821 enfants enregistrés dans les structures d’accueil de Brazzaville

821 enfants enregistrés dans les structures d’accueil de Brazzaville

Le directeur de cabinet du ministre des Affaires sociales de la solidarité et de l’action humanitaire, monsieur Eugène Ikounga, a patronné, ce 19 décembre à Brazzaville, la cérémonie de revue de la collecte des données sur les enfants vivant dans les structures d’accueil et d’hébergement de Brazzaville.
Cette collecte de données, fruit de la signature en mars 2023 de la lettre d’intention entre le ministère des Affaires Sociales, de la Solidarité et de l’Action Humanitaire et l’ONG de droit américain Both Ends Believing (BEB). Cet accord met en place le projet de renforcement des capacités du MASSAH afin de doter le pays d’un outil permettant de connaître et de suivre de façon régulière le nombre des enfants dans les structures d’accueil.
Elle a permis de présenter les données enregistrées durant la période allant de mars à octobre 2025 dans 37 structures d’accueil et d’hébergement de Brazzaville. Ainsi, 821 enfants ont été enregistrés dont l’âge varie entre 0 et plus de 25 ans dans le logiciel Children First Software (CFS). La coordinatrice adjointe du projet, madame Évelyne Berthe Mouthou, Directrice de la famille, sur les objectifs et les composantes de celui-ci : « l’objectif général est de contribuer à accroître la capacité d’intervention et de décision du MASSAH en matière de protection de l’enfance par l’utilisation des données et des opportunités fiables Ce projet est constitué de quatre composantes : la sensibilisation, le renforcement des capacités, la collecte des données et la gestion, le suivi et l’évaluation. »


Parmi les 37 structures de Brazzaville ayant fait l’objet de cette évaluation, 8 fonctionnent sans documents légaux. Le coordonnateur du PRCM, Clault Aymar Titi-Levi, est revenu sur les résultats et les perspectives de cette action : « nous sommes à ce jour 821 enfants, dont 423 garçons et 398 filles, enregistrés dans les structures de Brazzaville. Par ailleurs, nous voulons, ensemble avec les autres administrations, les responsables des structures et la société civile, préparer un plan pour lancer les prochaines campagnes d’enregistrement des enfants. Ce que nous avons fait, c’est principalement de la sensibilisation puis l’enregistrement des enfants, mais le moment venu, les structures non enregistrées seront frappées par la loi. »

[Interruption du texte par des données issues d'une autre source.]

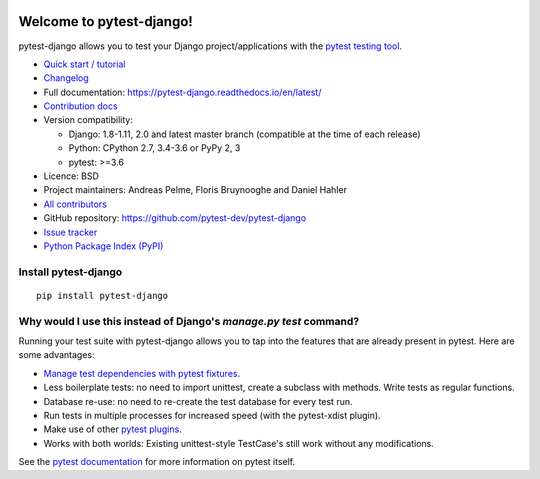 .. image:: https://img.shields.io/pypi/v/pytest-django.svg?style=flat
    :alt: PyPI Version
    :target: https://pypi.python.org/pypi/pytest-django

.. image:: https://img.shields.io/pypi/pyversions/pytest-django.svg
    :alt: Supported Python versions
    :target: https://pypi.python.org/pypi/pytest-django

.. image:: https://travis-ci.org/pytest-dev/pytest-django.svg?branch=master
    :alt: Build Status
    :target: https://travis-ci.org/pytest-dev/pytest-django

.. image:: https://img.shields.io/codecov/c/github/pytest-dev/pytest-django.svg?style=flat
    :alt: Coverage
    :target: https://codecov.io/gh/pytest-dev/pytest-django

Welcome to pytest-django!
=========================

pytest-django allows you to test your Django project/applications with the
`pytest testing tool <https://pytest.org/>`_.

* `Quick start / tutorial
  <https://pytest-django.readthedocs.io/en/latest/tutorial.html>`_
* `Changelog <https://pytest-django.readthedocs.io/en/latest/changelog.html>`_
* Full documentation: https://pytest-django.readthedocs.io/en/latest/
* `Contribution docs
  <https://pytest-django.readthedocs.io/en/latest/contributing.html>`_
* Version compatibility:

  * Django: 1.8-1.11, 2.0 and latest master branch (compatible at the time of each release)
  * Python: CPython 2.7, 3.4-3.6 or PyPy 2, 3
  * pytest: >=3.6

* Licence: BSD
* Project maintainers: Andreas Pelme, Floris Bruynooghe and Daniel Hahler
* `All contributors <https://github.com/pytest-dev/pytest-django/contributors>`_
* GitHub repository: https://github.com/pytest-dev/pytest-django
* `Issue tracker <http://github.com/pytest-dev/pytest-django/issues>`_
* `Python Package Index (PyPI) <https://pypi.python.org/pypi/pytest-django/>`_

Install pytest-django
---------------------

::

    pip install pytest-django

Why would I use this instead of Django's `manage.py test` command?
------------------------------------------------------------------

Running your test suite with pytest-django allows you to tap into the features
that are already present in pytest. Here are some advantages:

* `Manage test dependencies with pytest fixtures. <https://pytest.org/en/latest/fixture.html>`_
* Less boilerplate tests: no need to import unittest, create a subclass with methods. Write tests as regular functions.
* Database re-use: no need to re-create the test database for every test run.
* Run tests in multiple processes for increased speed (with the pytest-xdist plugin).
* Make use of other `pytest plugins <https://pytest.org/en/latest/plugins.html>`_.
* Works with both worlds: Existing unittest-style TestCase's still work without any modifications.

See the `pytest documentation <https://pytest.org/en/latest/>`_ for more information on pytest itself.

Représentant le ministre en charge des affaires sociales, le directeur de cabinet, Eugène Ikounga, dans son allocution, a souligné l’importance de cette rencontre : « la présente réunion est donc l’aboutissement d’une première étape d’un long processus qui va nous amener vers la constitution d’une base de données sur les enfants vivant hors des familles et sur l’ensemble de notre territoire national ». Il a poursuivi son propos en évoquant sa satisfaction sur cette activité, car la protection des enfants est un des axes prioritaires de l’action du ministère. « Cette mission, qui a été conduite avec rigueur et selon une méthodologie stricte par une équipe de projet dédiée, n’est pas une simple coopération statistique. C’est un acte de reconnaissance, une promesse d’attention de notre pays envers ses enfants, les plus vulnérables. » A conclu le Directeur de Cabinet.
Après Brazzaville, les activités du projet se poursuivront dans les départements de Pointe-Noire, du Kouilou et que dans la ville de Dolisie.